Activity:
Each line of the material below with the word "none" is to be reported.

-- Source data follows --

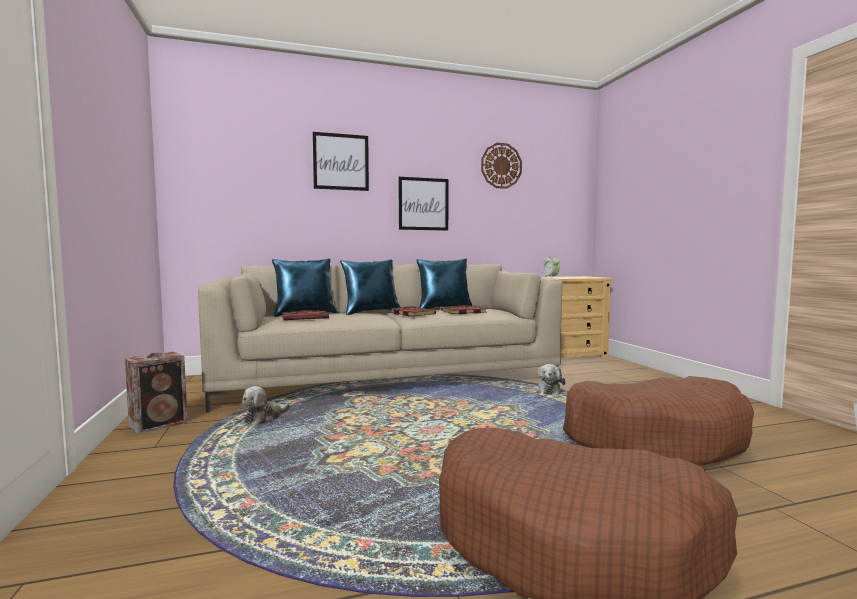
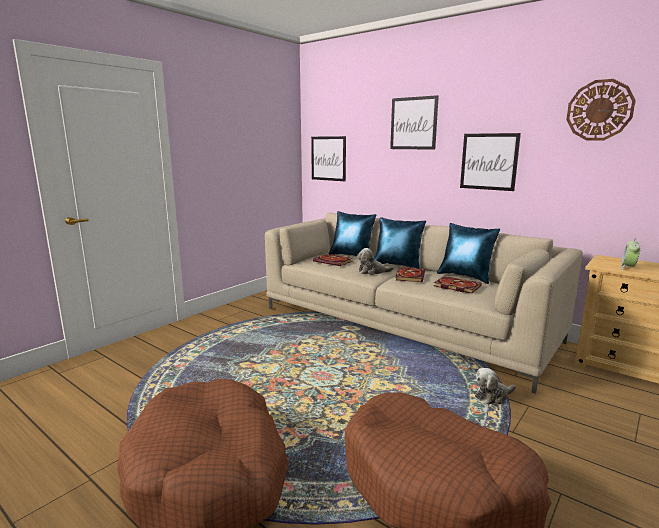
camera: 55 degrees right, 10 degrees up
speaker [125,351,188,435] -> none
plush toy [242,386,290,425] -> plush toy moved to [357,248,394,275]
none -> picture [311,136,346,181]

-- Source data concluded --

Written response:
speaker [125,351,188,435] -> none
none -> picture [311,136,346,181]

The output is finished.